# CAN'T get drivers installed!



## Kyleisthebeast (Apr 26, 2012)

Ok, so I have the Samsung Showcase from C Spire. I am on ICS and have NEVER had a problem getting drivers installed before. I downloaded the Nexus S Drivers and hooked up my phone. Didn't install. Tried doing it manually and there was no option for ADB Interface. There was Samsung, but it just had keyboards. I am on XP SP3 32-bit. YES I do have Android Debugging checked.

Any ideas please???


----------



## Onebryteday (Jun 13, 2011)

Kyleisthebeast said:


> Ok, so I have the Samsung Showcase from C Spire.
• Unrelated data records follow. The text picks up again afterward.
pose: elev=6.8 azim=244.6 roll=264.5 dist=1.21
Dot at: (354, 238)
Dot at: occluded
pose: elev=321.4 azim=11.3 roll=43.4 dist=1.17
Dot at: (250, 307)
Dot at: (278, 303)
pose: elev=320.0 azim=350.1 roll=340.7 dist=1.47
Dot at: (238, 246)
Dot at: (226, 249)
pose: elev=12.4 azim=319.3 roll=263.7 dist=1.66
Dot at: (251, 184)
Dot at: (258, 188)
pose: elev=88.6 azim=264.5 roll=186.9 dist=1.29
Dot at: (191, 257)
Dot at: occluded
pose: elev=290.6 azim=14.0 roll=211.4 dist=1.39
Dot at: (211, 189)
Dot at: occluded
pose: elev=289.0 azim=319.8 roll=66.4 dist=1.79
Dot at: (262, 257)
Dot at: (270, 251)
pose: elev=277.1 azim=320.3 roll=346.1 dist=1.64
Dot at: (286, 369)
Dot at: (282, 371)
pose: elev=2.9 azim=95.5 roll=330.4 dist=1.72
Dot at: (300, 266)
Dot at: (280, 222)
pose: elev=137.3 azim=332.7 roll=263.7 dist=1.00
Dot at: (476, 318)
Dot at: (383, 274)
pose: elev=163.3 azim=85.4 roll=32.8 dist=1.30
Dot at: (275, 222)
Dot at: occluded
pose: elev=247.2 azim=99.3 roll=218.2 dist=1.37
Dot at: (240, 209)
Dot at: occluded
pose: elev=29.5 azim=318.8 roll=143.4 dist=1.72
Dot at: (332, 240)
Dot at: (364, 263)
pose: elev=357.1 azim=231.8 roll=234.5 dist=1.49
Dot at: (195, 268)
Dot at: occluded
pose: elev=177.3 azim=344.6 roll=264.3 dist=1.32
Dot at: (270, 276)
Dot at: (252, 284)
I am on ICS and have NEVER had a problem getting drivers installed before. I downloaded the Nexus S Drivers and hooked up my phone. Didn't install. Tried doing it manually and there was no option for ADB Interface. There was Samsung, but it just had keyboards. I am on XP SP3 32-bit. YES I do have Android Debugging checked.
> 
> Any ideas please???


Uninstall the Nexus drivers and the showcase drivers. 
Reboot, then reinstall the Showcase drivers.

Should be OK. Also try the usb ports on the back of your PC.
Here is a link to some drivers another user posted: http://wiki.rootzwiki.com/Samsung_Showcase

Regards


----------